『わたしが美しくなった100の秘密』:1999、アメリカ&ドイツ
サラ・ローズ化粧品が主催する“アメリカン・ティーン・プリンセス・ページェント”は、アメリカで最も歴史ある美の祭典だ。1995年に50回目を数えたことを記念して、取材班は地区予選が行われるミネソタ州の人口5075人の町マウント・ローズを訪れた。
コンテストの組織委員長は、かつて自身も地区代表となったグラディス・リーマンだ。町の女子高生達は、コンテストへの参加登録をする。その中には、かつて地区予選に出場したアネット・アトキンズの娘アンバーや、グラディスの娘ベッキーもいる。
トレーラーハウスに母と2人で住んでいるアンバーは優勝を目指しているが、家庭が裕福で委員長の娘でもあるベッキーの他にも、何人ものライバル達がいる。取材が続く中、参加者の1人タミー・カリーが爆死するが、コンテストは続行される。

-------

#### [課題一覧]
1/ 『わたしが美しくなった100の秘密』のあらすじに名前が出てくる人物を、すべて挙げてください。
2/ 『わたしが美しくなった100の秘密』のあらすじについて、最後の文に続く内容を書き進めてください。

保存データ
-------

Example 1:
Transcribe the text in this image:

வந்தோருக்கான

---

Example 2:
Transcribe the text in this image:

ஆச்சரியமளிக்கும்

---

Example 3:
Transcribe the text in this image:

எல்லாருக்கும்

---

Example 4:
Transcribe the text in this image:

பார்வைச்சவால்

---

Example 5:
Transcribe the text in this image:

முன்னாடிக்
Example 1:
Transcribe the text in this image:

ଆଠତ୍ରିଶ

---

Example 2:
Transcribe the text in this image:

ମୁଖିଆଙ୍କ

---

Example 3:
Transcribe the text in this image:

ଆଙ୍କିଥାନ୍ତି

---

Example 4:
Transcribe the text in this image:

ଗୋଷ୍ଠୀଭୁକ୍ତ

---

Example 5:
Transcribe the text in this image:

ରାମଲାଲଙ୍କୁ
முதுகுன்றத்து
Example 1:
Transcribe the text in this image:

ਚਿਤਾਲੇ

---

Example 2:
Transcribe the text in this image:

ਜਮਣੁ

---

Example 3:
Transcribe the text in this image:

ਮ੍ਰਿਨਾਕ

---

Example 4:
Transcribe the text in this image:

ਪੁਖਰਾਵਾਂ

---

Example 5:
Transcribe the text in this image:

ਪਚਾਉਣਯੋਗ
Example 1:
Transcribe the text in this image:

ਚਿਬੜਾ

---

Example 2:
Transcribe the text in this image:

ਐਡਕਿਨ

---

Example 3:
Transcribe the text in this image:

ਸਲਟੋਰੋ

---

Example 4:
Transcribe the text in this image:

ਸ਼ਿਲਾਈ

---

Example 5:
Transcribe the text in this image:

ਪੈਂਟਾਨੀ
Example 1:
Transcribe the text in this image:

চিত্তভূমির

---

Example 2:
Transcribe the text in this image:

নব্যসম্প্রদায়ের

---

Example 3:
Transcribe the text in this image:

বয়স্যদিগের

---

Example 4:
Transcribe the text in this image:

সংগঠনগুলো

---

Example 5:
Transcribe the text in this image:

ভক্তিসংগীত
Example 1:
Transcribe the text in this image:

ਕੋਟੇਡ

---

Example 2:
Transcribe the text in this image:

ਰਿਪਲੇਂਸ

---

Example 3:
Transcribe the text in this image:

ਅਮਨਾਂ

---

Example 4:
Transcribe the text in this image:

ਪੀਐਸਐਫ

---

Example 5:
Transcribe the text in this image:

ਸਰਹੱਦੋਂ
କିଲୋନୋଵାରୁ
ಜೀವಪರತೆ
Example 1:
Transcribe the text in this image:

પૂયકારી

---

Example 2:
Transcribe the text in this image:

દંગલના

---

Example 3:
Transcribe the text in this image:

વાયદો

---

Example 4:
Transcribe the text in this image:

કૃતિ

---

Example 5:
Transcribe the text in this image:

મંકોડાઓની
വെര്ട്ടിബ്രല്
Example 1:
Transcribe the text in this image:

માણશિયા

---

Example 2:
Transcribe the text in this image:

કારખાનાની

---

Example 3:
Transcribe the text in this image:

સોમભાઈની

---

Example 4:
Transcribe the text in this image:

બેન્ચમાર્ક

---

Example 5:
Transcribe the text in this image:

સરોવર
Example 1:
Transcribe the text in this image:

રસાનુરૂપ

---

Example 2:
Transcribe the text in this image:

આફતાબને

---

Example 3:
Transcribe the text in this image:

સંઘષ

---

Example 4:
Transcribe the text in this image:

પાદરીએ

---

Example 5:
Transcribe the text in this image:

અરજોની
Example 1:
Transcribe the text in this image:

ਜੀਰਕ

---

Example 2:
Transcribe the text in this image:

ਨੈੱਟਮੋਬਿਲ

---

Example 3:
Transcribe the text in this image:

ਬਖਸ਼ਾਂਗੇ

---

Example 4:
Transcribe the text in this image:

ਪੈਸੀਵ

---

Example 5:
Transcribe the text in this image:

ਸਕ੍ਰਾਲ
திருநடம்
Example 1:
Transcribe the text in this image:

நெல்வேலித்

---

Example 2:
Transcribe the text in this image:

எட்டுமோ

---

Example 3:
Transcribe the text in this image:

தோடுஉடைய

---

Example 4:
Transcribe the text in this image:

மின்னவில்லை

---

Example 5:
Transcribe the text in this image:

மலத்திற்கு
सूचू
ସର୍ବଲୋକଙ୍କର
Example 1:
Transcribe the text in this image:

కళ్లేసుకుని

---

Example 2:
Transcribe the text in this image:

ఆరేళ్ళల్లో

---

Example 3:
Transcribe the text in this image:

-------

#### [課題別解答]
1/ グラディス・リーマン、アネット・アトキンズ、アンバー、ベッキー、タミー・カリー

2/
ベッキーはアメフト部のキャプテンをしているブレットに言い寄るが、彼はアンバーにアプローチする。ところが、そのブレットが眉間を撃ち抜かれて死亡する。アンバーは取材班に、ロツカーに「次はお前だ」と書かれたタミーの写真が置かれていたことを明かす。
アンバーの自宅が火事で全焼し、アネットが火傷を負って入院する。一度はコンテスト参加を取り消そうとしたアンバーだが、アネットに励まされる。だが、事前に行われた審査員の面接ではアンバーだけに難しい質問が出され、前日には出場順を入れ替わったジャネルが舞台で事故に遭い、大会当日にはタップダンス用の衣装が盗まれる…。監督はマイケル・パトリック・ジャン、脚本はローナ・ウィリアムズ、製作はギャヴィン・ポローン&ジュディ・ホフランド、共同製作はマイケル・ネルソン、製作総指揮はクレア・ラドニック・ポルスタイン&ドナ・ラングレー&ローナ・ウィリアムズ、撮影はマイケル・スパイラー、編集はデヴィッド・コドロン&ジャニス・ハンプトン、美術はラス・エイモン、衣装はミミ・メルガード、音楽はマーク・マザーズボー。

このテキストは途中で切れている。